- 演習用の文章
新型コロナウイルスをめぐって、発生源の…
新型コロナウイルスをめぐって、発生源の中国本土(湖北省武漢市)はもとより感染者が出ている日本など各国が対策に全力を挙げている最中に、水を差すような物言いで恐縮するが、やはり言及せざるを得ないことがある。
グローバルな対策の最前線に立つ世界保健機関(WHO)のテドロス事務局長の発言に、中国に対する忖度(そんたく)が目に余ることだ。例えば、ドイツ訪問中の中国・王毅外相との会談。
事務局長は「WHOは中国の取り組みを高く評価し、習主席の傑出した指導力に感服している」と表明した。これを伝える北京時事は、専門家チームの中国派遣でも「『中国の能力不足のためではなく、団結・協力を示すためだ』と配慮をにじませた」(小紙17日付)と報じる。

- やること
**1.** 新型コロナウイルスに関する文章で、テドロス事務局長が感服していると表明したのは何か。
**2.** 新型コロナウイルスに関する文章を、最後の文の後から書き進めよ。
以下の記録は、新型コロナウイルスに関する文章とは関わりがない。

[出典記録]
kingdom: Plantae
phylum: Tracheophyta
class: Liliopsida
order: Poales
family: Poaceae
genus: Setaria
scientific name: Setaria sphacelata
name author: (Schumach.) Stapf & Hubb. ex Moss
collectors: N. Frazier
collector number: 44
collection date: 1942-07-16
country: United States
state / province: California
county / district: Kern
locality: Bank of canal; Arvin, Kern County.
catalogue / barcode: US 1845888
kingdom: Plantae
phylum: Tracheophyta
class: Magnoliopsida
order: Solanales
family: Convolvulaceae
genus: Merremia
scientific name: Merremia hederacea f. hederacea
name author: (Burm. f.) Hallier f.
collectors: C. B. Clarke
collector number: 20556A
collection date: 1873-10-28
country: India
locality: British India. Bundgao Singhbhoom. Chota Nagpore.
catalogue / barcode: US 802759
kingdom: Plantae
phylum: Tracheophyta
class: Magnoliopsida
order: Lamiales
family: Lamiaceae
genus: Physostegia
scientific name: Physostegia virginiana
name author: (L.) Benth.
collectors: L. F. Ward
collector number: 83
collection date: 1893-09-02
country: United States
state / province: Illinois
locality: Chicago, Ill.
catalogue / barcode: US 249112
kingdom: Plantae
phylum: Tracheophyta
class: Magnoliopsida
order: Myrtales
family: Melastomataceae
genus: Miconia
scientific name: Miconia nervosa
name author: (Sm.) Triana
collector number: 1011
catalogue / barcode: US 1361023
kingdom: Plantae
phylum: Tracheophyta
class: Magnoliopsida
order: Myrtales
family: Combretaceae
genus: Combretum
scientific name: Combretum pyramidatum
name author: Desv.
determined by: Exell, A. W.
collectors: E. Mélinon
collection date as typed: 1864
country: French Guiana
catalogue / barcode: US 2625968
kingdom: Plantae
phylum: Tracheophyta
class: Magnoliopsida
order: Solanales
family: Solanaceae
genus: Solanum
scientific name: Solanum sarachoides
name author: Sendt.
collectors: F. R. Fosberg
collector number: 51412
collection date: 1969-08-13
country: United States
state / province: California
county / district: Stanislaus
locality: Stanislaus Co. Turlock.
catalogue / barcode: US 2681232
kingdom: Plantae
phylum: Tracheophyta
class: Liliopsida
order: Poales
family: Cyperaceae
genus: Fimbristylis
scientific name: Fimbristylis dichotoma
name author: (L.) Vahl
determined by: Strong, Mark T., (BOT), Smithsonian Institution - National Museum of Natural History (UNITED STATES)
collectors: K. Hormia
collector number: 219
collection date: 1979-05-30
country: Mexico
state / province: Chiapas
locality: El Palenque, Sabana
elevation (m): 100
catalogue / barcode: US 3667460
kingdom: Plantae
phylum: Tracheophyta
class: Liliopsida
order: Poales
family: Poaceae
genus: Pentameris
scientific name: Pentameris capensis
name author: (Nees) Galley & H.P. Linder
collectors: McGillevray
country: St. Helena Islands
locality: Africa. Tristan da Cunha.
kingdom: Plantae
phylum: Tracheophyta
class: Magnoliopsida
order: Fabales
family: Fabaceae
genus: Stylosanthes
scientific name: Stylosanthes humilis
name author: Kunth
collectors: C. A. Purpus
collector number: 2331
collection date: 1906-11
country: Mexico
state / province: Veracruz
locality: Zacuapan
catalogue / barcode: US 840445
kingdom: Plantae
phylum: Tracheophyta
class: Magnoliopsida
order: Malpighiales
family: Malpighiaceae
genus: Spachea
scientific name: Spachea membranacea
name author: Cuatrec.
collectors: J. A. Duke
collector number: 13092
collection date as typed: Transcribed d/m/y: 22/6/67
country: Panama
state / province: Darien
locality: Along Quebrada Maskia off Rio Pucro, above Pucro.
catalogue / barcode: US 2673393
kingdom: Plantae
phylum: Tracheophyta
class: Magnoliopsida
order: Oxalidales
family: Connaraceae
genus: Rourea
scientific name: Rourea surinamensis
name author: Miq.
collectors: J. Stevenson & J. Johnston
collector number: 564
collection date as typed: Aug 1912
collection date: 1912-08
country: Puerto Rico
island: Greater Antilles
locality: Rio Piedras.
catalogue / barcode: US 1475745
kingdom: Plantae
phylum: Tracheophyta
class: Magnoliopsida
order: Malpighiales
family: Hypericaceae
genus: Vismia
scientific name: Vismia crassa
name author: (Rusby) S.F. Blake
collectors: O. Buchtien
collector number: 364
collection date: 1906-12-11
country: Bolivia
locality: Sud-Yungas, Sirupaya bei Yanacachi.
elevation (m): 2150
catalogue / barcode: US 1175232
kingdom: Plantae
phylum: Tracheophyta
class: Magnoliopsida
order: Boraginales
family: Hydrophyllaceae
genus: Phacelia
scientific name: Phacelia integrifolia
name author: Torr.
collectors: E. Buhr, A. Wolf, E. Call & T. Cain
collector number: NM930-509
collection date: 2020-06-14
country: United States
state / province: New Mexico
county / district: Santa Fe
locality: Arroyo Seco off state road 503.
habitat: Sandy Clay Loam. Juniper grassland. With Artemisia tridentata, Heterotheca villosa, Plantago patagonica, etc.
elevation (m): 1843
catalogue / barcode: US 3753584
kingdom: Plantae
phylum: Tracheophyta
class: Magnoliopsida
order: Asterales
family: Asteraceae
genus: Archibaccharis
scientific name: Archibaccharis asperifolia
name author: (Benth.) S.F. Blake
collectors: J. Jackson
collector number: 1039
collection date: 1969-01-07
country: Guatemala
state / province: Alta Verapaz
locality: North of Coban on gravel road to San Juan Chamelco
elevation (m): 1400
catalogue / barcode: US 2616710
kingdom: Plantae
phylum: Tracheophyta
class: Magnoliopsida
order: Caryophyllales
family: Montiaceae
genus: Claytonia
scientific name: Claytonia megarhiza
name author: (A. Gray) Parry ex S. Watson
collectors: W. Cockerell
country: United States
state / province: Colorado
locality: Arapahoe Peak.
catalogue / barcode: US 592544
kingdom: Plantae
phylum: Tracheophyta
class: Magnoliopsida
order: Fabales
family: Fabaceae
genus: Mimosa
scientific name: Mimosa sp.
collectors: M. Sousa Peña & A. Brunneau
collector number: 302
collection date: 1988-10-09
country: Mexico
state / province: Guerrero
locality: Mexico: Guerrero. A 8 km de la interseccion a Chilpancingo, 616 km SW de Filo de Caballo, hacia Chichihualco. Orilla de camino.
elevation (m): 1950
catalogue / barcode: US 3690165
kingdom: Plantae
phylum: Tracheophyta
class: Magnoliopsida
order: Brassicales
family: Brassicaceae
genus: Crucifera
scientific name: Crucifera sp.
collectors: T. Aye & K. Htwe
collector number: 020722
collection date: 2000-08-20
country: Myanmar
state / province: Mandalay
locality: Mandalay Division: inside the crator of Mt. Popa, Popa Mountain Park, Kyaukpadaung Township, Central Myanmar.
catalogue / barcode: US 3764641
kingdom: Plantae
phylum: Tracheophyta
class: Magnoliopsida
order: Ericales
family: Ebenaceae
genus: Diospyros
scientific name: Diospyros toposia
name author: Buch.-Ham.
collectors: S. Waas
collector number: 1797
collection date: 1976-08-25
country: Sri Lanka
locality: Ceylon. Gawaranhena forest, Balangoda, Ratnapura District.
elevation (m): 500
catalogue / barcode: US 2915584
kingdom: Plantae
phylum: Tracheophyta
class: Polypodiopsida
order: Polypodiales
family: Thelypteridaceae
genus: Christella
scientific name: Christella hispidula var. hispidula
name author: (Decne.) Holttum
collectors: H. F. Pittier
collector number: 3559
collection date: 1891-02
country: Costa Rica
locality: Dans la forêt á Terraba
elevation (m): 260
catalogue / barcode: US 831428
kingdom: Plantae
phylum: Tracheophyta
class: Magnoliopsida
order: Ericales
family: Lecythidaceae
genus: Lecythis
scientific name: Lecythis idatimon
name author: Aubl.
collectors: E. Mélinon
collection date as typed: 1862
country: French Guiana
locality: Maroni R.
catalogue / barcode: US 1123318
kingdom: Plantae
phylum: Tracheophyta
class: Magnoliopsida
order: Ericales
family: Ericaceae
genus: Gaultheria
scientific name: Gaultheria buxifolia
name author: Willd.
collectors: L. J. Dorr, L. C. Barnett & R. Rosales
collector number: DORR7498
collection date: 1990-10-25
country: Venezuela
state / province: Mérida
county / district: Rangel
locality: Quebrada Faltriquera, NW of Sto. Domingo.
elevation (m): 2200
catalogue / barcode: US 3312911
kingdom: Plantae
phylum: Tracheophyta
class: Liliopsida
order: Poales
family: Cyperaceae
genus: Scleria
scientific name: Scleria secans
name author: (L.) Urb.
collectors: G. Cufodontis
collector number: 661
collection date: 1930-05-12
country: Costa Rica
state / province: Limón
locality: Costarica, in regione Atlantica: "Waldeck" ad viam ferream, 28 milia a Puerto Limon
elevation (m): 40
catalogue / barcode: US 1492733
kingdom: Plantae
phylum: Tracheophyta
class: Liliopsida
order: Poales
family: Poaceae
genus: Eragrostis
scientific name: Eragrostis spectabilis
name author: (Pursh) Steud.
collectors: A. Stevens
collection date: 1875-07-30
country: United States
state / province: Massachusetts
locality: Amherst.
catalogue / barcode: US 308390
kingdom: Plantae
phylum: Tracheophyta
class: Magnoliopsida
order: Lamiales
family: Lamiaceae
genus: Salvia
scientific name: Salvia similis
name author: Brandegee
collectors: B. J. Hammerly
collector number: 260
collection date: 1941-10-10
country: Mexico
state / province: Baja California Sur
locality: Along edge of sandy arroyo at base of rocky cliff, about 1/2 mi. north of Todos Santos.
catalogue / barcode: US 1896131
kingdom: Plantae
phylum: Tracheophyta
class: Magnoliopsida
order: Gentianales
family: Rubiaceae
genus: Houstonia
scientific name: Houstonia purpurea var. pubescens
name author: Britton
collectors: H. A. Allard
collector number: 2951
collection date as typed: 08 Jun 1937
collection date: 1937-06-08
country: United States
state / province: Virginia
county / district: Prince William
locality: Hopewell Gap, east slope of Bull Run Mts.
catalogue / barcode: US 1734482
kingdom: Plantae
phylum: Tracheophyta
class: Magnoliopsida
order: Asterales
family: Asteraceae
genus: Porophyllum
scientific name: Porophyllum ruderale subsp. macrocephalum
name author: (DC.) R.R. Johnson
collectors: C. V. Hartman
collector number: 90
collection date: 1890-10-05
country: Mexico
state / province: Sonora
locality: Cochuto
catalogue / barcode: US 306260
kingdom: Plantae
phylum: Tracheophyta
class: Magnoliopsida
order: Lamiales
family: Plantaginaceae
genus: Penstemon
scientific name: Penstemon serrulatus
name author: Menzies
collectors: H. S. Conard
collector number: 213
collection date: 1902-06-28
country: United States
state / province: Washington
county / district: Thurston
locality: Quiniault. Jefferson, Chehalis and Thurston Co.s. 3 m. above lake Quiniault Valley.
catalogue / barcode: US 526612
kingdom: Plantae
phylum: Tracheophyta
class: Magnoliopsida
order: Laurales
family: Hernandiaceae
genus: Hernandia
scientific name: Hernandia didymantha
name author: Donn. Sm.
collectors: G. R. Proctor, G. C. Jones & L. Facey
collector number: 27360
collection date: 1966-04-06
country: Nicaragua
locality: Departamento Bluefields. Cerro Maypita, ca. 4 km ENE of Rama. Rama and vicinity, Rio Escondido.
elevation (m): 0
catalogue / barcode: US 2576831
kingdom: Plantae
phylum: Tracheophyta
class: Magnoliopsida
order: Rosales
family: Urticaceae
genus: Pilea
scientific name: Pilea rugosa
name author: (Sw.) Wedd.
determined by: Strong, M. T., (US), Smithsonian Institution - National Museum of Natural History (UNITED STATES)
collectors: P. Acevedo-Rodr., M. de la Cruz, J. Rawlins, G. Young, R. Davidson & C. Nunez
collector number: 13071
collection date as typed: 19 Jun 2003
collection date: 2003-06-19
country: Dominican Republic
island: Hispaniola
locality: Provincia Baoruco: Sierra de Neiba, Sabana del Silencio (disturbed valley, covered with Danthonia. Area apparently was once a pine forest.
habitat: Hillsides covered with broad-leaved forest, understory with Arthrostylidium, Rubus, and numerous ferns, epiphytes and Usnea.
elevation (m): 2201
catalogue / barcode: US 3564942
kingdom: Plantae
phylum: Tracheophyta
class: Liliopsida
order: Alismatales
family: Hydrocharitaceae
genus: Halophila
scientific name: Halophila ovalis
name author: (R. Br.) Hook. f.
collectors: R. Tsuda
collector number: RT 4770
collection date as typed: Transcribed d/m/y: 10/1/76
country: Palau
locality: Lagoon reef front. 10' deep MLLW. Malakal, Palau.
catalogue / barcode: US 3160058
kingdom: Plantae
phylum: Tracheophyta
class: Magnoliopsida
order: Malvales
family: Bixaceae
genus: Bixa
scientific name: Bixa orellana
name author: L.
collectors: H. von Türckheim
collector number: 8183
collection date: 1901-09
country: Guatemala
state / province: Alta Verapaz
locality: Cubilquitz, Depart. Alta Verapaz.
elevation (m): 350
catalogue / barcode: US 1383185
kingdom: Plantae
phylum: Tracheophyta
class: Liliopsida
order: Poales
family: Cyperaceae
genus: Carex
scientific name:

- 解答例
**1.** 習主席の傑出した指導力である。

**2.**
中国の取り組みに百歩譲って高い評価を認めたとしても「習主席……に感服」はいらない。余計なおべんちゃらであり、個人崇拝になりかねない。国際機関のトップの発言としてふさわしくないのは明らかだ。
エチオピア元外相のテドロス氏をめぐっては当初から、新型ウイルスの問題で中国の肩を持つような発言を繰り返すことが指摘されてきた。
日本では在英国際ジャーナリストの木村正人氏がインターネット(ヤフーニュース15日)で詳報。産経(16日付)もジュネーブ(板東和正氏)から欧米メディアの批判を報じた。問題はWHOだけでない。最近は公正・公平・中立の立場に立たない国際機関トップが目立つ。